TASK REQUIREMENTS: This exercise asks for every line of the material that includes the word "является".

DATA IN THIS EXERCISE:
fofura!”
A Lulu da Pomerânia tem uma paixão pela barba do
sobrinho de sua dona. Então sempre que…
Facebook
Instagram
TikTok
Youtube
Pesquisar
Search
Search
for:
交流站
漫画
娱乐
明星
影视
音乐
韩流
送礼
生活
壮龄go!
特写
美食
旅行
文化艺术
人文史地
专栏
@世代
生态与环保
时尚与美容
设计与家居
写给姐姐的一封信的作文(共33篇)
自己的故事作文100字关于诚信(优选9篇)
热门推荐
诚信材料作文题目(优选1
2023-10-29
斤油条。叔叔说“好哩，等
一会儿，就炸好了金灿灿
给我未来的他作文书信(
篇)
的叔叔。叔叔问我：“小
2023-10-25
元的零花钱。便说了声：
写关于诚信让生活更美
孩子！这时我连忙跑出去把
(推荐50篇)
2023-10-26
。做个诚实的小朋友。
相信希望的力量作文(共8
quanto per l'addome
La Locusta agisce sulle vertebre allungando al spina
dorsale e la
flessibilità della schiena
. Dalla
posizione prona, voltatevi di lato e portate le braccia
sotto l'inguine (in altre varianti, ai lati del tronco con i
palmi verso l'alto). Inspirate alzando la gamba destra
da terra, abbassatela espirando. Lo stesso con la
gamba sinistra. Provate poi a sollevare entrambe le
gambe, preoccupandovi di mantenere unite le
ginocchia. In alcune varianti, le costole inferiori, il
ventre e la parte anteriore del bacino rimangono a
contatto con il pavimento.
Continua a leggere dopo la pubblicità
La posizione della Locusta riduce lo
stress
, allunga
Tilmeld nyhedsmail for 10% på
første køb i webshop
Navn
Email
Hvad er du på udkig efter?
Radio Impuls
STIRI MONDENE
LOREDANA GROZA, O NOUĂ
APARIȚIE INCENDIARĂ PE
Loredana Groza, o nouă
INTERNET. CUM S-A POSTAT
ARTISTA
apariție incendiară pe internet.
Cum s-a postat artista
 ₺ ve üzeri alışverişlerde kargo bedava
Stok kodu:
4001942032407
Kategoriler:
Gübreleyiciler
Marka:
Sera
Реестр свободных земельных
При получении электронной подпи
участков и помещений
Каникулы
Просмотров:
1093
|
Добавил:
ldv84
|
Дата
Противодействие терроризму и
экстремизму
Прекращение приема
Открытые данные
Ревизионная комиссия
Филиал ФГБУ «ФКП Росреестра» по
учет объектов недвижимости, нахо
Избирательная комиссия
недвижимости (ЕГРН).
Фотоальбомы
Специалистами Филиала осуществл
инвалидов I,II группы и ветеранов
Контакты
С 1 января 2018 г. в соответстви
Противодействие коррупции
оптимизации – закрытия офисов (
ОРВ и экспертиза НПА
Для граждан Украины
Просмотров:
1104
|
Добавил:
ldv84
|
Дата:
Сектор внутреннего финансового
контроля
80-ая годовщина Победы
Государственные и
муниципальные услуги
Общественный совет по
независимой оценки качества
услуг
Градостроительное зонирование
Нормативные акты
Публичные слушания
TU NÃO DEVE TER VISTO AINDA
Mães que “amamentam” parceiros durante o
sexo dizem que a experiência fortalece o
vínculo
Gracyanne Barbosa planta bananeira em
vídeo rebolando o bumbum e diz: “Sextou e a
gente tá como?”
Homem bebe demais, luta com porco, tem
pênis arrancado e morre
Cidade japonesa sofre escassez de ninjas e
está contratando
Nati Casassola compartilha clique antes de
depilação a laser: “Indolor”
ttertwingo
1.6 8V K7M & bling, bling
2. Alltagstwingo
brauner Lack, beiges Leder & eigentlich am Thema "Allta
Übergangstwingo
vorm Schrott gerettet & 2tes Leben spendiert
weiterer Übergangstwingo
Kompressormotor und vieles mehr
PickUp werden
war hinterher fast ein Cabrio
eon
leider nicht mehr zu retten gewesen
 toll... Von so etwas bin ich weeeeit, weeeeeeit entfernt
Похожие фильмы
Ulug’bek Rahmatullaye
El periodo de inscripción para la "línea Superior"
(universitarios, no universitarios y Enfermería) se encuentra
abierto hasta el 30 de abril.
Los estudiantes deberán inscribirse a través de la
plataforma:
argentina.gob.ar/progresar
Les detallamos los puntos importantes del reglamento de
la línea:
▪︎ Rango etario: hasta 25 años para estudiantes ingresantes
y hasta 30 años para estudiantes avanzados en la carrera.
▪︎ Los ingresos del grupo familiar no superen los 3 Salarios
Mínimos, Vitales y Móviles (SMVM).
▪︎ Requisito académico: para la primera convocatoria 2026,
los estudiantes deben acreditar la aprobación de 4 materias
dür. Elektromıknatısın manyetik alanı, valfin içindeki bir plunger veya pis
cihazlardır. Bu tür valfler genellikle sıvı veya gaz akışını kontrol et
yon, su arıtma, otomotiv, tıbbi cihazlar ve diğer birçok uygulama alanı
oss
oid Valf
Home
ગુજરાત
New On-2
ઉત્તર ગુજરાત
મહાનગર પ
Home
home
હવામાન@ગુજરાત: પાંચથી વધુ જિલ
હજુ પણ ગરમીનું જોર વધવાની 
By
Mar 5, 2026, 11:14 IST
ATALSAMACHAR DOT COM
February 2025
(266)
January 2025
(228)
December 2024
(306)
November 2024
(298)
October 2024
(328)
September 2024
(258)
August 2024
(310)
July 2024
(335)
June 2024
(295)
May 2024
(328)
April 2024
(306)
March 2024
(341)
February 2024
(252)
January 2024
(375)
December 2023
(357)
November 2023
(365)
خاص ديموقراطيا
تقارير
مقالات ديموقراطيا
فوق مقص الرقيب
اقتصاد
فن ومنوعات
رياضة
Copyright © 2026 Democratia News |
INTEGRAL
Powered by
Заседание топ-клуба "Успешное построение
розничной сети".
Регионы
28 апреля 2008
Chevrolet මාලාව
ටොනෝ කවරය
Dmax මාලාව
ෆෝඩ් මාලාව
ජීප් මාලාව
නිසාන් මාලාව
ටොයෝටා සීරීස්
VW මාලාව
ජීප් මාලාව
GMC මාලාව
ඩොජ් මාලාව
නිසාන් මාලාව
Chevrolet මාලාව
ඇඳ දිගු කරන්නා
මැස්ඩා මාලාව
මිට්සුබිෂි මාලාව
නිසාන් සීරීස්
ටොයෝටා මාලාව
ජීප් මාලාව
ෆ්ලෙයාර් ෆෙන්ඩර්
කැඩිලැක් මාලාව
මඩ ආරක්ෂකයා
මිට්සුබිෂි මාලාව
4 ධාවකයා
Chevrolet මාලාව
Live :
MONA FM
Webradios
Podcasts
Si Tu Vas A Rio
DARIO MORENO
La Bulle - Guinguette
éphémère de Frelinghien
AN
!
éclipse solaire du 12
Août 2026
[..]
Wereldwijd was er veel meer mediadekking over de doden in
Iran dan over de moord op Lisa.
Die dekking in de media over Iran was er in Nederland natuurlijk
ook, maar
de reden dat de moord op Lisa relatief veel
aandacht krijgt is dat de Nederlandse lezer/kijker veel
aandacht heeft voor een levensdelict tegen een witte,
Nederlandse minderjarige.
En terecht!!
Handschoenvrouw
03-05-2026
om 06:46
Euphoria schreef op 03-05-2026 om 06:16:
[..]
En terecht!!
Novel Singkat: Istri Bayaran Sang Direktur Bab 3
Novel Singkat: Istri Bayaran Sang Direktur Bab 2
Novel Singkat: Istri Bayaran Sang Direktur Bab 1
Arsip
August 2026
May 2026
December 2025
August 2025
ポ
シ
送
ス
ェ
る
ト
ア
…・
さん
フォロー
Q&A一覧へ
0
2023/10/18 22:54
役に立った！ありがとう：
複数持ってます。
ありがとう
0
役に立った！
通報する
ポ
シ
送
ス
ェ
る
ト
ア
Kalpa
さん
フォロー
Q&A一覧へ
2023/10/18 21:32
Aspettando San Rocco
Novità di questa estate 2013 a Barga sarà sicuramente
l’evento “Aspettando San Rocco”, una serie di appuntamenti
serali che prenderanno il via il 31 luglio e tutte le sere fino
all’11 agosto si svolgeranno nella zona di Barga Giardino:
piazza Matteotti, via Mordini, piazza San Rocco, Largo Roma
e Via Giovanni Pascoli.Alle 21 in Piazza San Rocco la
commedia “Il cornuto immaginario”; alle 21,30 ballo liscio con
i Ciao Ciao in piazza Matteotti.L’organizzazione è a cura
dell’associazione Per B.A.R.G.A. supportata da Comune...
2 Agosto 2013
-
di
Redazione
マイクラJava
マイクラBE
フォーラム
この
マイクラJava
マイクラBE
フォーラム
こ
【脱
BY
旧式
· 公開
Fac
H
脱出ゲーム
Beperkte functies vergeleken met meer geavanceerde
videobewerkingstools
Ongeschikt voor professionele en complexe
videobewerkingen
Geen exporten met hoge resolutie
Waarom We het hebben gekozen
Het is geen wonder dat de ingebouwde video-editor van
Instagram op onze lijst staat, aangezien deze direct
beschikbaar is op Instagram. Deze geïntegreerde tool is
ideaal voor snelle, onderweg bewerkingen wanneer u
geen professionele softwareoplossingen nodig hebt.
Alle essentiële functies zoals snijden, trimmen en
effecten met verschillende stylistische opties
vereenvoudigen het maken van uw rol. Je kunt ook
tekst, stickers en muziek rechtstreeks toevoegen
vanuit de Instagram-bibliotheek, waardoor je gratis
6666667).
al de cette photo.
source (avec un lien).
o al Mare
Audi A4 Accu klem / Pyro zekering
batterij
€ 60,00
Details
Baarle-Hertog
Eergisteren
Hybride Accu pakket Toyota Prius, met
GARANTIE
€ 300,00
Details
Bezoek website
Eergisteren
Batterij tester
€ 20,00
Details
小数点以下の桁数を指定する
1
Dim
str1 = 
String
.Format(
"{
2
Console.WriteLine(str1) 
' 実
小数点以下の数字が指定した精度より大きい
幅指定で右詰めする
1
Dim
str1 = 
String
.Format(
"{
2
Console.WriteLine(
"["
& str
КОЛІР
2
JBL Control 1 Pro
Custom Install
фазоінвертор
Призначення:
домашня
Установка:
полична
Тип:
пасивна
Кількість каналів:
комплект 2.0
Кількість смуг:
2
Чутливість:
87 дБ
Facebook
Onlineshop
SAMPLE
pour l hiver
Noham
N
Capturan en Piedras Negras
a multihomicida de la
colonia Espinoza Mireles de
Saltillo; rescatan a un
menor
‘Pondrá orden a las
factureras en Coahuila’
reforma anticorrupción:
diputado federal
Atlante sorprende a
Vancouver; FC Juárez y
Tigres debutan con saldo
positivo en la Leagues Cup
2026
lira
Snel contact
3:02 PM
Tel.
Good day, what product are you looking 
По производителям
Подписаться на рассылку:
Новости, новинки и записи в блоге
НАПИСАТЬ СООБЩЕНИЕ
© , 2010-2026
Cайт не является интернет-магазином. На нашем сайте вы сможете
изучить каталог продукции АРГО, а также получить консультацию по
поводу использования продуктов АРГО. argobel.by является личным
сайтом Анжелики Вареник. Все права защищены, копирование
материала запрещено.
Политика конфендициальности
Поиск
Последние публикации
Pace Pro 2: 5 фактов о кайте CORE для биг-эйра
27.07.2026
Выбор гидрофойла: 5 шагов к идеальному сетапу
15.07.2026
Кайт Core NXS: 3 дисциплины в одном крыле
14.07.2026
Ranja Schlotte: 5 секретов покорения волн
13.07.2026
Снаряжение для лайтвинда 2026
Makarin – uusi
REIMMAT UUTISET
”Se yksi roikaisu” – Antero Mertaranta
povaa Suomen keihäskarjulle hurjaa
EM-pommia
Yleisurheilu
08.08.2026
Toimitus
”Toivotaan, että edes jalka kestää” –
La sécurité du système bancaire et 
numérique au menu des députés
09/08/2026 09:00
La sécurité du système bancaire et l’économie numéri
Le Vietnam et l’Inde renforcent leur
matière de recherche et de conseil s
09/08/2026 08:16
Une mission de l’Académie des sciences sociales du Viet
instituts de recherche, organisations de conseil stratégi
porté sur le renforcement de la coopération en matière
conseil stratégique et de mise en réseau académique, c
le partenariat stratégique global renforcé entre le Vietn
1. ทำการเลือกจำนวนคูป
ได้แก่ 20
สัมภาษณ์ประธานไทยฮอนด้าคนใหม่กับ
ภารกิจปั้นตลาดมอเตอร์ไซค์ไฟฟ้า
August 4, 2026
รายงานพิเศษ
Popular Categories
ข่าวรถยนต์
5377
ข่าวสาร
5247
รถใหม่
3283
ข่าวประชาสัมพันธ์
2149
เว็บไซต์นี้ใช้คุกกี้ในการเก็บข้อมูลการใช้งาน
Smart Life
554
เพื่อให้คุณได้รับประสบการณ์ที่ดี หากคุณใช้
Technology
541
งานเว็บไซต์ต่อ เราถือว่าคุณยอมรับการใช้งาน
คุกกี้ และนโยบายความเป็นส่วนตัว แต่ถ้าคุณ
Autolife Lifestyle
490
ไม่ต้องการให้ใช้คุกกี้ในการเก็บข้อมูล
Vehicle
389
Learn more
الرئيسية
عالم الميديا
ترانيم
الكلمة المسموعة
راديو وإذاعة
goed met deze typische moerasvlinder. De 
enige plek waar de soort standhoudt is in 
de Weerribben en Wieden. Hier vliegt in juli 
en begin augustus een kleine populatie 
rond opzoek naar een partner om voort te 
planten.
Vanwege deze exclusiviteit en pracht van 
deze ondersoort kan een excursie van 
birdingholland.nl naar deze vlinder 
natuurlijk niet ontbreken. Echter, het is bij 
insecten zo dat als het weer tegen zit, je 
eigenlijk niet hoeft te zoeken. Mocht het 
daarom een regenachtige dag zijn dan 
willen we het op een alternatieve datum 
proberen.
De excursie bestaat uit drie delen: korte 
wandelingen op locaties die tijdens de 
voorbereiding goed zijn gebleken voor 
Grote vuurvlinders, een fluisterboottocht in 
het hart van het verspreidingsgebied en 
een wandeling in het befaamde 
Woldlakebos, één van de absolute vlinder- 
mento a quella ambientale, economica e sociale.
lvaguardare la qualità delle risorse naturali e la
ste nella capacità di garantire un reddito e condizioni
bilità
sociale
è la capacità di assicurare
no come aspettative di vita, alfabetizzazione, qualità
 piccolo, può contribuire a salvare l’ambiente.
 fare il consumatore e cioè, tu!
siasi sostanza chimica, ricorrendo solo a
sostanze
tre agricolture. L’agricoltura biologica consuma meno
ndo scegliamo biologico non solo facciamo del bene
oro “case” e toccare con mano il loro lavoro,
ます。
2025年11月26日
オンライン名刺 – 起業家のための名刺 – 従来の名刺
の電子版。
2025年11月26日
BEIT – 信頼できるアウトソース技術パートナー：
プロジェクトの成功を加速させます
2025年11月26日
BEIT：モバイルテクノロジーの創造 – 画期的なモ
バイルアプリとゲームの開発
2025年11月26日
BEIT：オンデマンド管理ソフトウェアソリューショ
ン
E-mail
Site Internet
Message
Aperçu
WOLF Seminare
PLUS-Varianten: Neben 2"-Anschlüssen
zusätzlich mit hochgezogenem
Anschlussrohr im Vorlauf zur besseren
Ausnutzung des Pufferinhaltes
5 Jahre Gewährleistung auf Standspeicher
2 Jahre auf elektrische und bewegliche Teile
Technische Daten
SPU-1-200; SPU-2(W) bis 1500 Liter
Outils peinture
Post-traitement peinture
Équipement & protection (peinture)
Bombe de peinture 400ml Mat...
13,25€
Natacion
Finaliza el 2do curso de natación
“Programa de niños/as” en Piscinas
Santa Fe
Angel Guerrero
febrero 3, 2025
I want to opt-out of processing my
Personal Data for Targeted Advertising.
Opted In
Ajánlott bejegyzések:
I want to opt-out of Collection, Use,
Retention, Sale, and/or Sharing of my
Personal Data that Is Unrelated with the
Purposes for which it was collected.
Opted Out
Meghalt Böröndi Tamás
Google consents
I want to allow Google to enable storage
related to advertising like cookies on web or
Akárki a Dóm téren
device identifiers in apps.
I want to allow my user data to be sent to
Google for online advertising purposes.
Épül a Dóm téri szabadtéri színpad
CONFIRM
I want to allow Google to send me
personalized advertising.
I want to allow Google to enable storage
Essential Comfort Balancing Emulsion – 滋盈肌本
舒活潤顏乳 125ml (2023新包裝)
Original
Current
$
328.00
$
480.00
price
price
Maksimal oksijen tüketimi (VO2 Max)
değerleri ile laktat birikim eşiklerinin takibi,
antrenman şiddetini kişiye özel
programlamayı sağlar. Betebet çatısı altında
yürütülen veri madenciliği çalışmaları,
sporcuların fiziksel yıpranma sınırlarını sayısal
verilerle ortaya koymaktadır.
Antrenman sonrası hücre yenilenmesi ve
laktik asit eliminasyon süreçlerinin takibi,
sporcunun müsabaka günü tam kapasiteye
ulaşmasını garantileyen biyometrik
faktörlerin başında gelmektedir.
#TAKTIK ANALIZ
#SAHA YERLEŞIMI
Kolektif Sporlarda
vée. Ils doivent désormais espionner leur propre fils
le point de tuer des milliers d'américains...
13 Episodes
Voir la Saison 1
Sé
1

TASK OUTPUT:
Cайт не является интернет-магазином. На нашем сайте вы сможете
поводу использования продуктов АРГО. argobel.by является личным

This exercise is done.